When variables are read only all we are doing is adding a rule that they need to be defined before use. With clear errors for attempting to write them and attempting to read them before they are defined this is a type 1 porting problem and should be relatively straight forward to deal with. If we remove the read only then we can't tell which assignments are intentional and which are accidental so we left with a situation where we just silently produce the wrong output for some small fraction of existing OpenSCAD files, like I said above, type 3.

One of them, but not at the cost of sacrificing real programming capacity.

Ideally what you want is 100% compatible with existing scad code with the addition of must have features. Of course the ideal is usually also impractical.

In any case, we can address this more at a later date if you want. For now, I really need to focus on the rendering engine.

If/when I dig into the rendering code the first thing I will do is render a point cloud of every evaluation of the implicit function overlaid on a transparent copy of the object. To give me a feel for what it is doing. I mention this just in case the idea is useful for you.

G

On Wed, Mar 7, 2012 at 5:45 PM, Christopher Olah < reply@reply.github.com

wrote:

Actually it becomes irrelevant where they are declared.

Well, except for things like readability.

And copying OpenSCAD's behavior should be relatively easy.

Mimicking OpenSCAD's behaviour would turn us into a preprocessor masquerading as a language. We would cease to be Turing complete.

Also, I've had at least three emails from people who are ecstatic about just this.

Alternatively if we wish to break from OpenSCAD's behavior we have the ability to produce comprehensive warnings about the matter.

Go on?

If we were designing the language I would agree, but one of our main goals has to be ease of transition.
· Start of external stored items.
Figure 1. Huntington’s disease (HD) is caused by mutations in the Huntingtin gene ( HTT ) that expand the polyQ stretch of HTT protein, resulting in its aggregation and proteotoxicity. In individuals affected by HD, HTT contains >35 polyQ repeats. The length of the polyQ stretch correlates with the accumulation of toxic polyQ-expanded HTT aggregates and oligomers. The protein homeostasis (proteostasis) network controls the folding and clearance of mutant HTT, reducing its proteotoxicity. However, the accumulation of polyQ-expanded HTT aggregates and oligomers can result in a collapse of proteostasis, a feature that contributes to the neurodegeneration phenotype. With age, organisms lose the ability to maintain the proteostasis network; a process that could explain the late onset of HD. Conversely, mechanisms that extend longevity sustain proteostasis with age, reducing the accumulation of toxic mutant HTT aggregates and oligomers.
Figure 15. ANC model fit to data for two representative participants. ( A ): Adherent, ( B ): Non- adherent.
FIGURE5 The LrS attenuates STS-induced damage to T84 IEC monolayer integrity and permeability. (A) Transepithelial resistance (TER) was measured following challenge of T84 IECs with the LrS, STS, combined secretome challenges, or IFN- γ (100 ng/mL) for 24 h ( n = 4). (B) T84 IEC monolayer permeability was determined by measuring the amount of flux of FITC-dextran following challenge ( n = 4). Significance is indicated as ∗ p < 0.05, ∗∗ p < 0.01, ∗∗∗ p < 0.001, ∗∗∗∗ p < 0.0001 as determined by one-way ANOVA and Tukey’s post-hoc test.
One of them, but not at the cost of sacrificing real programming capacity.

A function invocation in an imperative language is "go do that stuff now".

But what that stuff is is decided at function execution, not declaration. Again, consider my numeric vs function example.

...

In any case, I spent some time asking people what the behaviour should be, to sanity check myself. The people I asked were fellow hacklab.toers or visiters and all had extensive programming experience. About half the people went one way, half the other (slightly more for declaration scope over execution scope). One person I spoke to was a language design PhD student and we talked extensively about it. He favoured the declaration scope behaviour.

In any case, we can address this more at a later date if you want. For now, I really need to focus on the rendering engine.


Reply to this email directly or view it on GitHub: https://github.com/colah/ImplicitCAD/issues/29#issuecomment-4363210

julialongtin commented 7 years ago

I'm actually good with leaving this in the type 3 state for now, but I'd prefer to move this to type 1.

julialongtin commented 5 years ago

A recent patch has changed this from a type 3, to at least a type 2, if not a type 1 error:

// Example8.escad -- variable assignment in loops.
a = 5;
for (c = [1, 2, 3]) {
        echo(c);
        a = a*c;
        echo(a);
}

now produces:

Warning at line 5, column 9: redefining already defined variable: "a"
Warning at line 5, column 9: redefining already defined variable: "a"
Warning at line 5, column 9: redefining already defined variable: "a"
TextOut at line 4, column 9: 1.0
TextOut at line 6, column 9: 5.0
TextOut at line 4, column 9: 2.0
TextOut at line 6, column 9: 10.0
TextOut at line 4, column 9: 3.0
TextOut at line 6, column 9: 30.0

Errors in general are in much better shape now. Anyone care to discuss what warnings/errors we would want to close this issue?

julialongtin commented 5 years ago

Giving this two more weeks, then closing.

julialongtin commented 4 years ago

I'm happy with the current behavior, closing.